Somehow You Keep Going (Thoughts on Easter)
My parents died when I was 30. Two months apart. I felt like I was in an ocean without anchors.
There are no words to describe what happens when you lose your parents. The deep painful emptiness is beyond the grasp of language. Even less so when those losses are in quick succession at a relatively young age. To say the world as you’ve known it ceases to exist is an understatement. Suddenly, it’s you in the vastness of life making all the decisions. There are people to inform, services to plan, appointments to be canceled. That’s to say nothing of the grief.

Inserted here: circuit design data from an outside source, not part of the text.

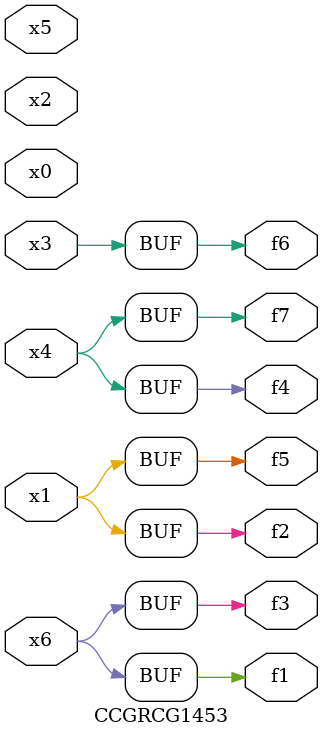
<source format=v>
module CCGRCG1453(
	input x0, x1, x2, x3, x4, x5, x6,
	output f1, f2, f3, f4, f5, f6, f7
);
	assign f1 = x6;
	assign f2 = x1;
	assign f3 = x6;
	assign f4 = x4;
	assign f5 = x1;
	assign f6 = x3;
	assign f7 = x4;
endmodule

</source>
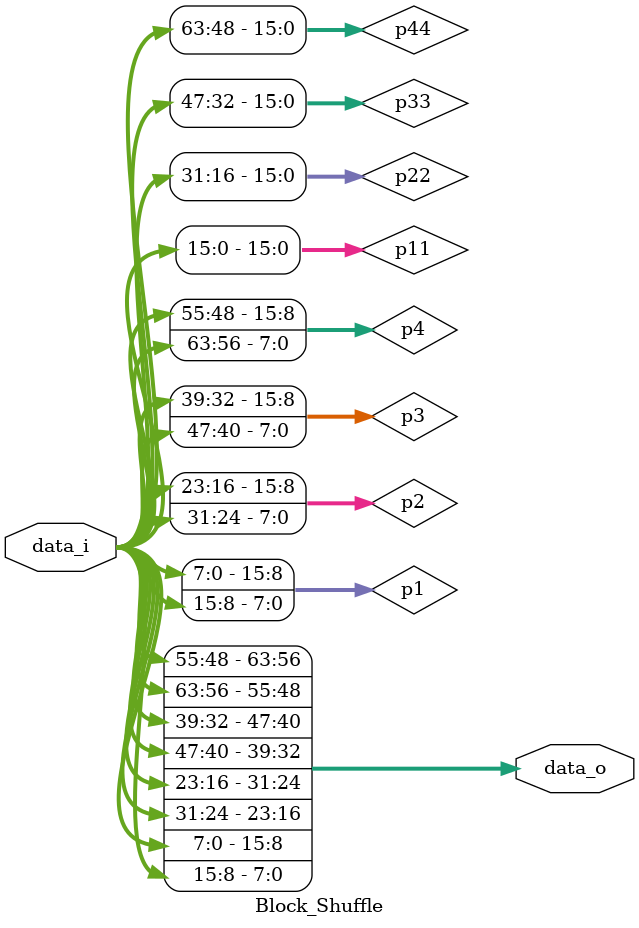
<source format=v>
`timescale 1ns / 1ps


module Block_Shuffle(
                    input[63:0] data_i,
                    output[63:0] data_o
    );
    
    wire[15:0] p1,p2,p3,p4,
               p11,p22,p33,p44 ;
    assign p11 = data_i[15:0];
    assign p22 = data_i[31:16];
    assign p33 = data_i[47:32];
    assign p44 = data_i[63:48];
    
    assign p1 = {p11[7:4],p11[3:0],p11[15:12],p11[11:8]};
    assign p2 = {p22[7:4],p22[3:0],p22[15:12],p22[11:8]};
    assign p3 = {p33[7:4],p33[3:0],p33[15:12],p33[11:8]};
    assign p4 = {p44[7:4],p44[3:0],p44[15:12],p44[11:8]};
    
    
    assign data_o[15:0]     = p1; 
    assign data_o[31:16]    = p2;
    assign data_o[47:32]    = p3;
    assign data_o[63:48]    = p4;
    
endmodule

</source>
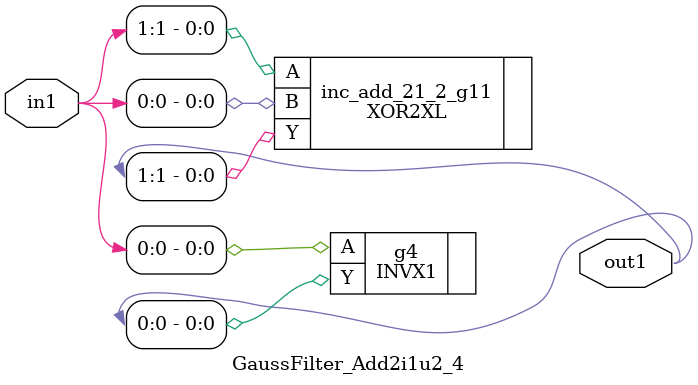
<source format=v>
`timescale 1ps / 1ps


module GaussFilter_Add2i1u2_4(in1, out1);
  input [1:0] in1;
  output [1:0] out1;
  wire [1:0] in1;
  wire [1:0] out1;
  INVX1 g4(.A (in1[0]), .Y (out1[0]));
  XOR2XL inc_add_21_2_g11(.A (in1[1]), .B (in1[0]), .Y (out1[1]));
endmodule


</source>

Today is Easter, a day when many focus on a story about the power of life over death. If you’ve read any of my posts about how I see the world, you won’t be surprised to hear that I view things differently than most. Growing up, I hated being in church on Easter; I simply couldn’t get onboard with the central idea of the day: resurrection. What do you mean Jesus rose from the dead? Logically, that didn’t fit my analytical brain. One person in the history of humanity experiences this phenomenon, this miracle, and it never happens again? Not only that, but what does that say about a God who requires a bloody, violent death? That certainly isn’t a God I want anything to do with!
It wasn’t until I reached college and majored in religion that I discovered the way that Easter would resonate with me. It’s worth noting that I have a very complicated and nuanced relationship to things like the Bible. I understand and appreciate it as a compilation of writings by various authors over a vast period of time that were written in a variety of contexts with different audiences in mind. It is in my opinion, humans trying their best with the information they have, to make meaning of their experiences.
With that context, I remember an assignment for a class on feminist theology where we had to come up with what it would look like if we had to start a faith community rooted in feminist theology and its methodology. After extensive research, I settled on the name Emmaus, which comes from a story in the gospel of Luke. In the story, Jesus has just died and some of his followers are walking on the road. They meet a stranger and after traveling together for a while, invite the stranger to share a meal. It is in the sharing of the meal that they recognize Jesus.
Do I really believe they saw Jesus on that road? No, I don’t. The great theologian Marcus Borg would say that there is a difference between whether a story is historically, factually accurate, but that it can still hold deep truth. For me, it is in the sharing of a meal and the connection of community that we can glimpse the presence of those we love and know that even if they’ve died; they still remain with us in our hearts and minds. That’s why I say the Emmaus story is one of resurrection. It isn’t that life overcomes death, it’s that life persists in the midst of it. Years ago I wrote that one doesn’t have to believe in the physical, bodily resurrection of Jesus to celebrate Easter. I still believe that is true. Resurrection isn’t something that happened once to one man, thousands of years ago. It is the daily, moment-to-moment choice to somehow keep going despite great loss or defeat. It’s making a way out of no way. Jesus’ friends experienced it, nature displays it as frost gives way to spring, I continue to strive for it in my life as I search for freedom in the midst of isolation and neglect. The phrase often heard during Easter is ‘He is risen!’ but I find a more accurate one might be ‘We are rising!’